Research at Northwell
As part of your brain tumor treatment plan, you may have opportunities to participate in clinical trials. These trials study new chemotherapy drugs, radiation technologies and surgical approaches. While not every patient is a candidate for clinical trials, your care team will work with you to determine eligibility.
Brain tumors are normally discovered in patients experiencing symptoms such as:
- Vomiting (usually in the morning)
- Personality changes
Be aware that these symptoms could be due to conditions other than a brain tumor, so it’s best to see a doctor right away.
The cause of most primary brain tumors is not yet known. In secondary brain tumors, which make up the majority of brain cancers, the cause is cancer that has spread, or metastasized, from one part of the body to the brain.
Risk factors for brain tumors include:
- Age — Risk for most types of brain tumors increases with age.
- Race — Brain tumors are more common in Caucasians. However, African-Americans are more likely to develop meningiomas.
- Chemical or radiation exposure — Exposure to certain types of chemicals or to ionizing radiation can increase your risk of developing brain cancer.
The first step in diagnosing a brain tumor is usually a thorough examination, during which your doctor will also review personal and family medical history. If a brain tumor is suspected, you will likely need additional tests.

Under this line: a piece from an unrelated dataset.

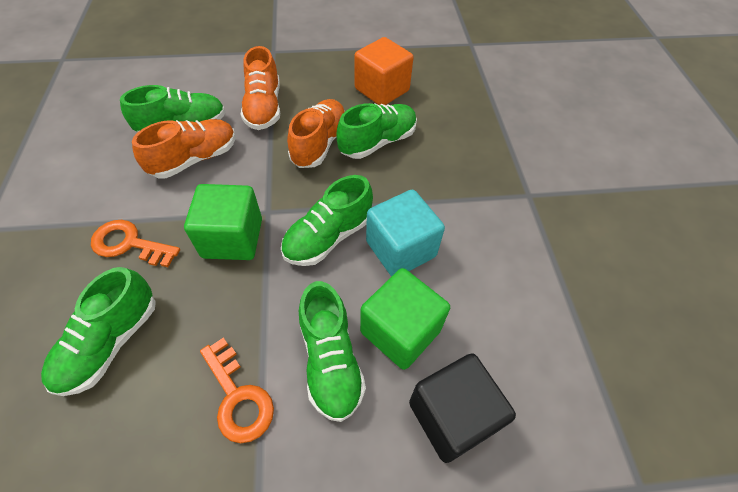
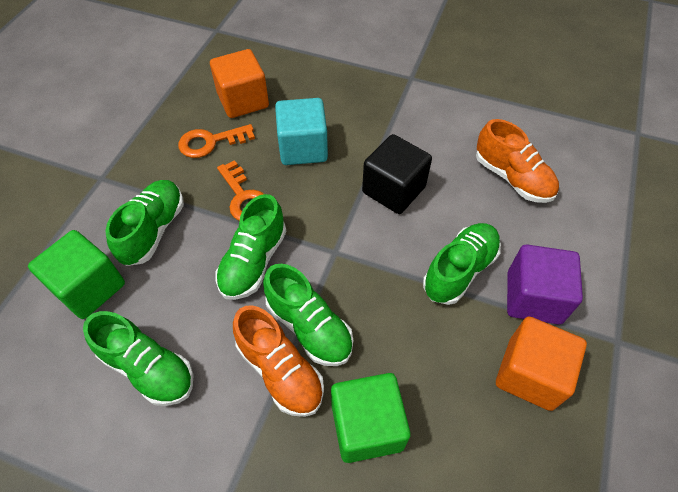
orange cube: [354,37,414,105] = 1 -> [210,49,269,118] [496,317,587,411] = 2
orange shoe: [132,119,236,178] [240,46,280,130] [287,99,345,168] = 3 -> [233,305,324,417] [476,119,559,203] = 2
purple cube: none = 0 -> [507,245,583,324] = 1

Doctors use a variety of imaging tests and other diagnostic methods to deliver an accurate brain tumor diagnosis, including:
- Angiogram—Catheters are inserted into the arteries and guided to the brain. After injection of a dye, X-rays obtain multiple detailed images of the brain's blood vessels to detect and potentially help treat certain types of brain tumors.
- Bone scan—After a dye is injected and absorbed by bone tissue, X-rays are taken to detect tumors and bone abnormalities.
- CT or CAT scan (computerized axial tomography)—This procedure uses a combination of X-rays and computer technology to produce detailed 3D images. This test is normally used to detect and monitor tumors and can be used to guide treatment procedures.
- MRI scan (magnetic resonance imaging)—A powerful magnet, radio waves and computer imaging combine to create highly detailed pictures of areas to show if and where the cancer has spread.
- fMRI scan (functional magnetic resonance imaging)—This specialized MRI for brain tumor diagnosis shows more detailed images of the brain than a regular MRI. This type of scan can be used to localized areas of the brain used for functions such as language, memory or movement. It is also used before surgery to maximize tumor resection while minimizing the possibility of weakness, blindness or speech loss.
- MR SPECT (magnetic resonance spectroscopy or MRS)—This specialized brain scan can diagnose whether an unexpected finding on MRI is a tumor or not.
- Neurological exam—The physician tests reflexes, muscle strength, eye, and mouth movement, coordination and alertness.
- Biopsy—For some patients, a surgical procedure called a biopsy—much smaller than a complete tumor removal—may be preferred to a larger operation as a way to diagnose what kind if the tumor is present.
- Spinal tap—The physician uses a thin needle to remove fluid from the lower spine. The fluid is then checked by a pathologist for cancer cells or other problematic signs.